Chinese Doctors Changing Africa’s Healthcare: the challenges of working in impoverished and alien environments

“China / Africa Big Business (Episode 4: Doctors for Africa)” (ENDEVR, 2013)

A very good episode in the “China / Africa Big Business” series from the South African company Sabido Productions, this looks at two teams of doctors working in Zanzibar and a city in Angola. The first and third parts of the documentary follow the team working in a hospital in Stone Town on Zanzibar Island, how they deal with the challenges of working in impoverished conditions, communicating with patients and student doctors who speak a different language from theirs, and coping with homesickness, isolation and being separated from their families. The middle part of the documentary follows the team in Angola: there, the doctors also have to confront the reality of working in a country devastated by decades of civil war, chaos and destroyed infrastructures, as well as communicating with and helping patients and local staff in the hospital they have been assigned to. These doctors also have to adjust quickly to the difficult local conditions in which they have to work.

Interviews with individual Chinese doctors and specialists help viewers understand and appreciate the trials of being a doctor working in a busy and often overcrowded and under-resourced hospital in a poor country. Voice-over narration fills in the context behind the challenges the Chinese doctors have to face. At the same time, the interviewees emphasise what motivates them to keep going under difficult conditions: in particular, they talk about how the patients are grateful for their help. African interviewees stress the professionalism of the doctors they consult.

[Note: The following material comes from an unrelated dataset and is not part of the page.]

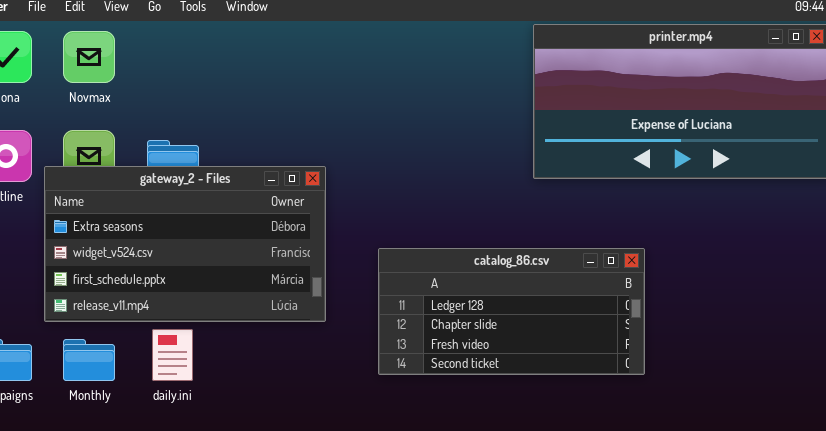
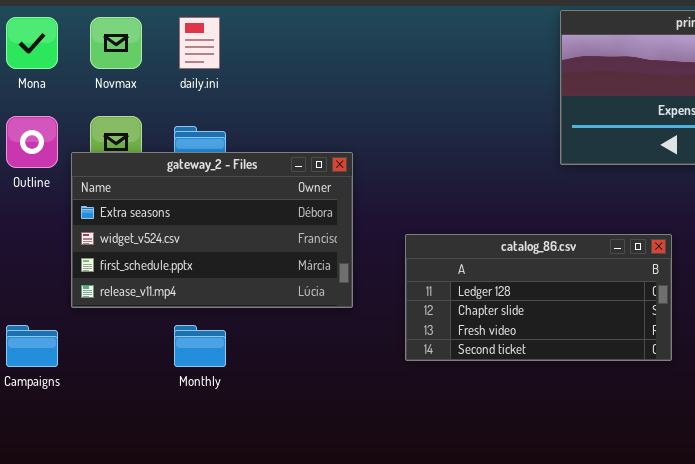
daily.ini: [152,329,193,381] -> [179,17,220,69], moved
Monthly: [63,339,115,381] -> [174,325,226,367], moved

As with previous episodes of this series I have seen, the cinematography (which often emphasises close-ups of faces and picturesque scenes, and tracks the doctors going about their tasks) is excellent. The only technical problem with this episode is that often the narration is forced to compete with ambient background noises for listeners’ attention, and parts of the documentary have to be replayed to pick up information that is missed as a result. Apart from this issue, I’d recommend this episode to viewers interested in learning how China uses its recently acquired wealth and technical expertise to assist other nations, especially poor nations, in improving people’s lives.